Egyptian activist Ahmed Maher, a symbol of the popular uprising that ousted Hosni Mubarak in 2011, has been released after three years in prison for breaking a law that bans unapproved protests, his lawyer said on Thursday.
Maher, a Nobel Peace Prize nominee and a founder of the April 6 movement, broke the 2013 law that is seen by activists as unconstitutional and designed to prevent a repeat of the mass protests that have toppled two presidents in five years.
The 36-year-old civil engineer now starts three years of probation and will have to stay in a police station every night between 6 p.m. and 6 a.m., his lawyer, Mohamed Gaheen, said.
“The purpose of the probation period is to watch criminals after they finish their prison terms, but it has never been used before against political prisoners,” Gaheen told Reuters.

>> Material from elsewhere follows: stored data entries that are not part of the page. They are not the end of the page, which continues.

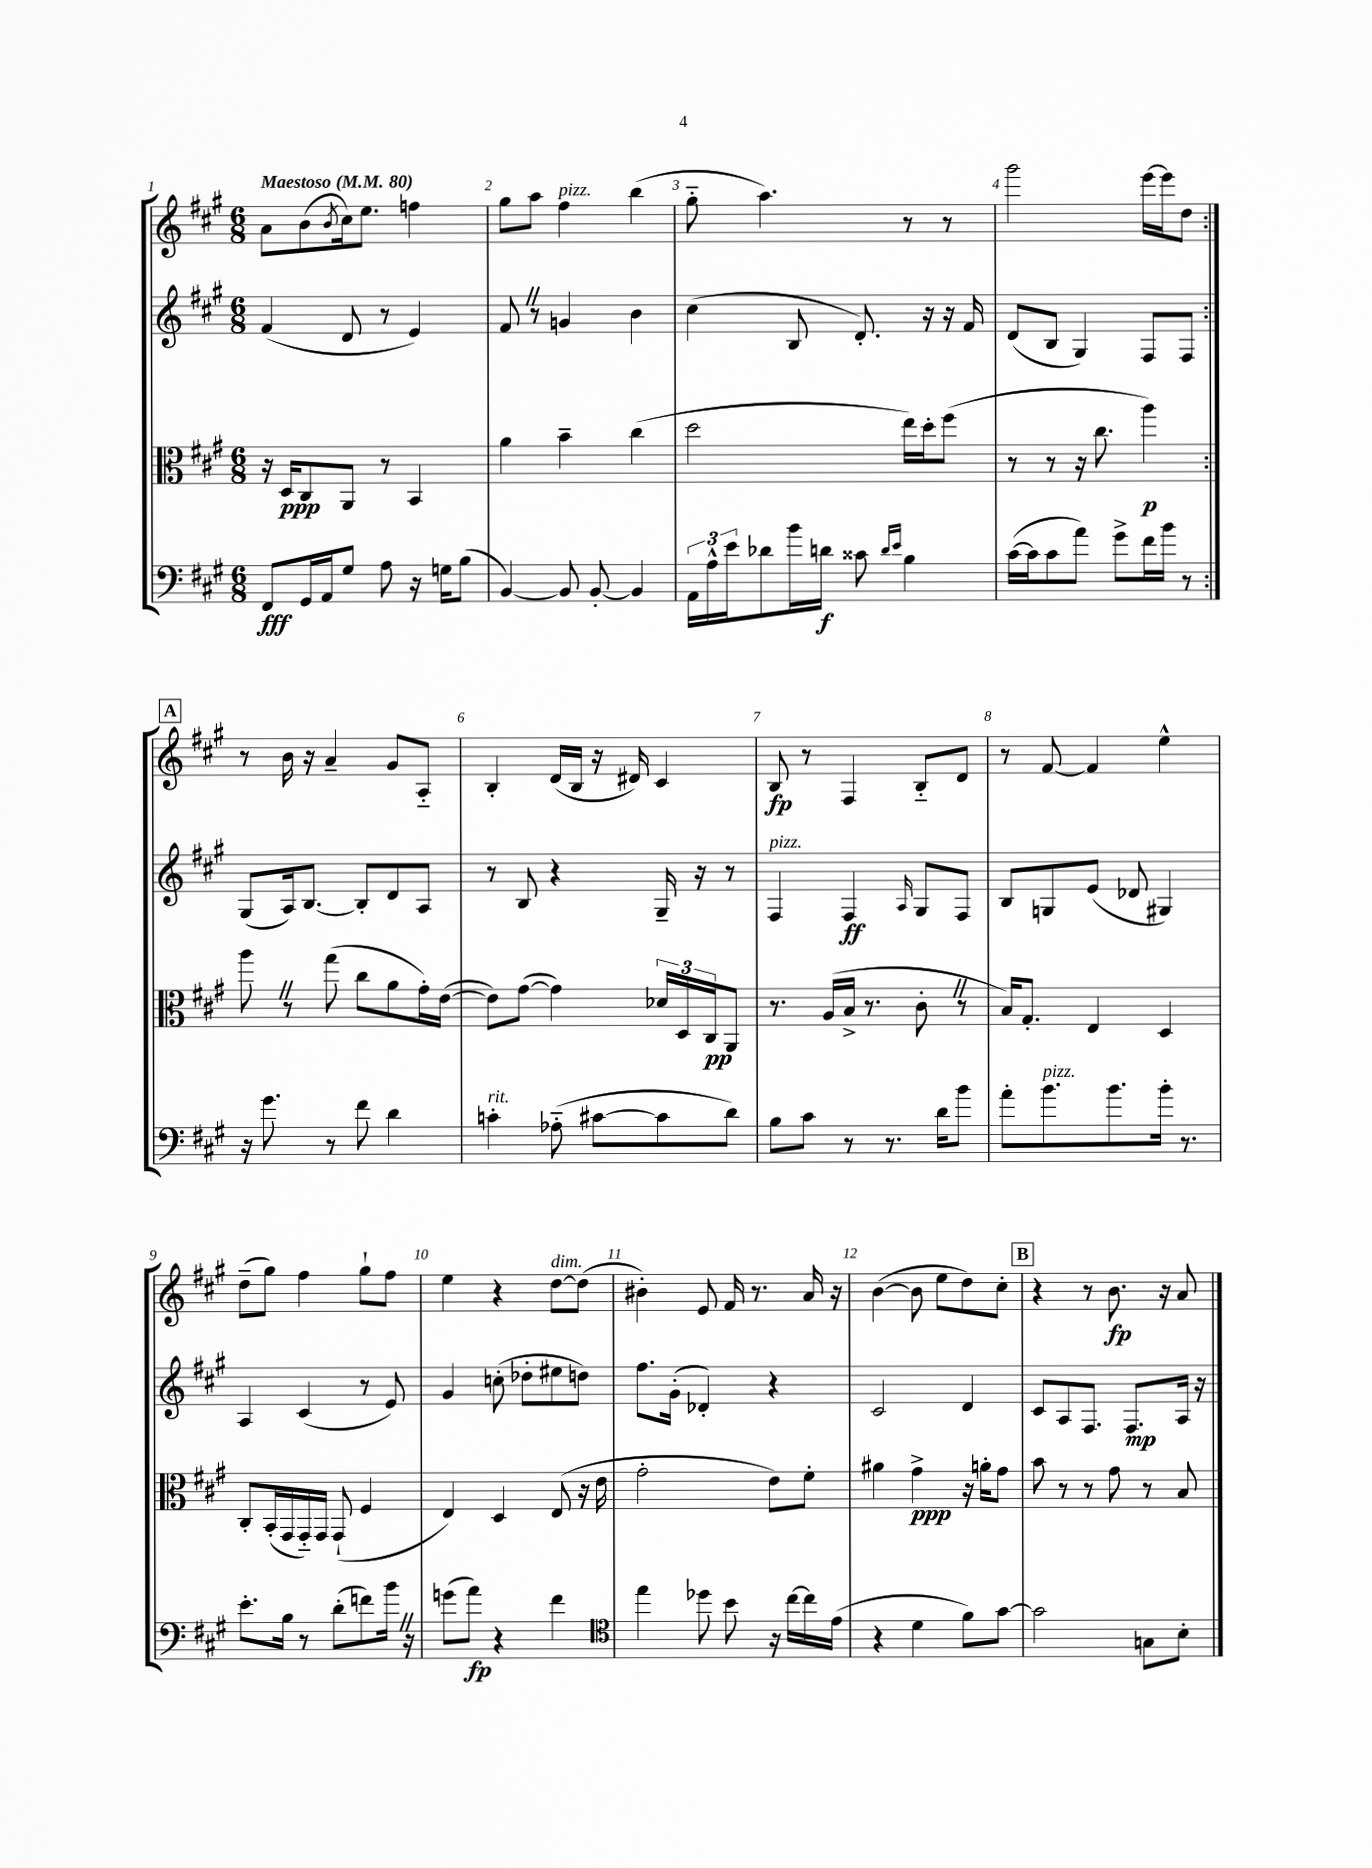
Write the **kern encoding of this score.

**kern	**dynam	**kern	**dynam	**kern	**dynam	**kern	**dynam
*part4	*part4	*part3	*part3	*part2	*part2	*part1	*part1
*staff4	*staff4	*staff3	*staff3	*staff2	*staff2	*staff1	*staff1
*clefF4	*	*clefC3	*	*clefG2	*	*clefG2	*
*k[f#c#g#]	*	*k[f#c#g#]	*	*k[f#c#g#]	*	*k[f#c#g#]	*
*M6/8	*	*M6/8	*	*M6/8	*	*M6/8	*
*MM80	*	*MM80	*	*MM80	*	*MM80	*
=1	=1	=1	=1	=1	=1	=1	=1
!	!	!	!	!	!	!LO:TX:a:B:t=Maestoso	!
8FF#/L	fff	16r	.	(4f#/	.	8a\L	.
.	.	16D/KL	ppp	.	.	.	.
16GG#/L	.	8C#/	.	.	.	(8b\	.
16AA/J	.	.	.	.	.	.	.
.	.	.	.	.	.	8qb/	.
8G#/J	.	8AA/J	.	8d/	.	16cc#\k)	.
.	.	.	.	.	.	8.ee\J	.
8A\	.	8r	.	8r	.	.	.
16r	.	4BB/	.	4e/)	.	4ffn\	.
16Gn\KL	.	.	.	.	.	.	.
(8B\J	.	.	.	.	.	.	.
=2	=2	=2	=2	=2	=2	=2	=2
[4BB/)	.	4a\	.	8f#Z/	.	8gg#\L	.
.	.	.	.	8r	.	8aa\J	.
!	!	!	!	!	!	!LO:TX:a:i:t=pizz.	!
8BB/]	.	4b~\	.	4gn/	.	4ff#\	.
[8BB'/	.	.	.	.	.	.	.
4BB/]	.	(4cc#\	.	4b\	.	(4bb\	.
=3	=3	=3	=3	=3	=3	=3	=3
24AA\LL	.	2dd\	.	(4cc#\	.	8gg#\	.
24A^^\	.	.	.	.	.	.	.
24e\J	.	.	.	.	.	.	.
8d-X\	.	.	.	.	.	4.aa\)	.
16b\L	.	.	.	8B/	.	.	.
16dn\JJ	f	.	.	.	.	.	.
8c##X\	.	.	.	8.d'/)	.	.	.
16qqd/LL	.	.	.	.	.	.	.
16qqe/JJ	.	.	.	.	.	.	.
4B\	.	16ee\LL)	.	.	.	8r	.
.	.	16dd'\J	.	16r	.	.	.
.	.	(8ff#\J	.	16r	.	8r	.
.	.	.	.	16f#/	.	.	.
=4	=4	=4	=4	=4	=4	=4	=4
([16c#\LL	.	8r	.	(8d/L	.	2ggg#\	.
16c#\J]	.	.	.	.	.	.	.
8c#\	.	8r	.	8B/J	.	.	.
8a\J)	.	16r	.	4G#/)	.	.	.
.	.	8.cc#\	.	.	.	.	.
8g#^\L	.	.	.	.	.	.	.
16f#\L	.	4aa\)	p	8F#/L	.	[16eee\LL	.
16b\JJ	.	.	.	.	.	16eee\J]	.
8r	.	.	.	8F#/J	.	8dd\J	.
!!LO:LB:g=z
!!LO:REH:place=s1:t=A
=5:|!	=5:|!	=5:|!	=5:|!	=5:|!	=5:|!	=5:|!	=5:|!
16r	.	8aaZ\	.	(8G#/L	.	8r	.
8.g#\	.	.	.	.	.	.	.
.	.	8r	.	16A/k)	.	16b\	.
.	.	.	.	[8.B/J	.	16r	.
8r	.	(8gg#\	.	.	.	4a~/	.
8f#\	.	8cc#\L	.	8B'/L]	.	.	.
4d\	.	8a\	.	8d/	.	8g#/L	.
.	.	16g#'\L)	.	8A/J	.	8A/J	.
.	.	([16e\JJ	.	.	.	.	.
=6	=6	=6	=6	=6	=6	=6	=6
!LO:TX:a:i:t=rit.	!	!	!	!	!	!	!
4cn'\	.	8e\L])	.	8r	.	4B'/	.
.	.	([8g#\J	.	8B/	.	.	.
(8A-X\	.	4g#\])	.	4r	.	(16d/LL	.
.	.	.	.	.	.	16B/JJ	.
[8c#X\L	.	.	.	.	.	16r	.
.	.	.	.	.	.	16d#X/)	.
8c#\]	.	24d-X/LL	.	16G#~/	.	4c#/	.
.	.	24D/	.	.	.	.	.
.	.	.	.	16r	.	.	.
.	.	24C#/J	pp	.	.	.	.
8d\J)	.	8AA/J	.	8r	.	.	.
=7	=7	=7	=7	=7	=7	=7	=7
!	!	!	!	!LO:TX:a:i:t=pizz.	!	!	!
8B\L	.	8.r	.	4F#/	.	8B/	fp
8c#\J	.	.	.	.	.	8r	.
.	.	(16A/LL	.	.	.	.	.
8r	.	16B^/JJ	.	4F#/	ff	4F#/	.
.	.	8.r	.	.	.	.	.
8.r	.	.	.	.	.	.	.
.	.	.	.	16qqA/	.	.	.
.	.	8c#'Z\	.	8G#/L	.	8B/L	.
16d\KL	.	.	.	.	.	.	.
8b\J	.	8r	.	8F#/J	.	8d/J	.
=8	=8	=8	=8	=8	=8	=8	=8
8a'\L	.	16B/KL)	.	8B/L	.	8r	.
.	.	8.G#'/J	.	.	.	.	.
!LO:TX:a:i:t=pizz.	!	!	!	!	!	!	!
8.b\	.	.	.	8Gn/	.	[8f#/	.
.	.	4E/	.	(8e/J	.	4f#/]	.
8.b\	.	.	.	.	.	.	.
.	.	.	.	8d-X/	.	.	.
16b'\Jk	.	4D/	.	4G#X/)	.	4ee^^\	.
8.r	.	.	.	.	.	.	.
!!LO:LB:g=z
=9	=9	=9	=9	=9	=9	=9	=9
8.e'\L	.	8C#'/L	.	4A/	.	(8dd~\L	.
.	.	(16BB'/L	.	.	.	8gg#\J)	.
16B\Jk	.	16GG#/	.	.	.	.	.
8r	.	16GG#/)	.	(4c#/	.	4ff#\	.
.	.	16GG#/JJ	.	.	.	.	.
(8d'\L	.	(8GG#`/	.	.	.	.	.
8fn\)	.	4F#/	.	8r	.	8gg#`\L	.
16bZ\Jk	.	.	.	8e/)	.	8ff#\J	.
16r	.	.	.	.	.	.	.
=10	=10	=10	=10	=10	=10	=10	=10
(8gn\L	.	4E/)	.	4g#/	.	4ee\	.
8a\J)	fp	.	.	.	.	.	.
4r	.	4D/	.	(8ccn'\	.	4r	.
.	.	.	.	8dd-X'\L	.	.	.
!	!	!	!	!	!	!LO:TX:a:i:t=dim.	!
4f#\	.	(8E/	.	8ee#X\	.	[8dd\L	.
.	.	16r	.	8ddn\J)	.	(8dd\J]	.
.	.	16e\	.	.	.	.	.
=11	=11	=11	=11	=11	=11	=11	=11
*clefC4	*	*	*	*	*	*	*
4ee\	.	2g#'\	.	8.ff#\L	.	4b#X'\)	.
.	.	.	.	(16g#'\Jk	.	.	.
8dd-X\	.	.	.	4d-X'/)	.	8e/	.
8b\	.	.	.	.	.	16f#/	.
.	.	.	.	.	.	8.r	.
16r	.	8e\L)	.	4r	.	.	.
[16cc#\LL	.	.	.	.	.	.	.
16cc#\]	.	8f#'\J	.	.	.	16a/	.
(16e\JJ	.	.	.	.	.	16r	.
=12	=12	=12	=12	=12	=12	=12	=12
4r	.	4a#X\	.	2c#/	.	([4b\	.
4d\	.	4g#^\	ppp	.	.	8b\]	.
.	.	.	.	.	.	8ee\L	.
8f#\L)	.	16r	.	4d/	.	8dd\)	.
.	.	16an'\KL	.	.	.	.	.
[8g#\J	.	8g#\J	.	.	.	8cc#'\J	.
!!LO:REH:place=s1:t=B
=13	=13	=13	=13	=13	=13	=13	=13
2g#\]	.	8b\	.	8c#/L	.	4r	.
.	.	8r	.	8A/	.	.	.
.	.	8r	.	8.F#/J	.	8r	.
.	.	8g#\	.	.	.	8.b\	fp
.	.	.	.	8.F#/L	mp	.	.
8Gn\L	.	8r	.	.	.	.	.
.	.	.	.	.	.	16r	.
8B'\J	.	8B/	.	16A/Jk	.	8a/	.
.	.	.	.	16r	.	.	.
==	==	==	==	==	==	==	==
*-	*-	*-	*-	*-	*-	*-	*-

Since President Abdel Fattah al-Sisi seized power by toppling freely elected Mohamed Mursi, he has presided over a crackdown on his Islamist opponents that has seen hundreds killed and many thousands jailed.
But the dragnet has since widened to include secular and liberal activists at the forefront of the uprising that ended Mubarak's 30 years in power.
The law on protests says the Interior Ministry must be notified of any public gathering of more than 10 people at least three days in advance.
It also imposes jail sentences of up to five years for those who violate a broad list of restrictions and allows security forces to disperse illegal demonstrations with water cannon, tear gas and birdshot.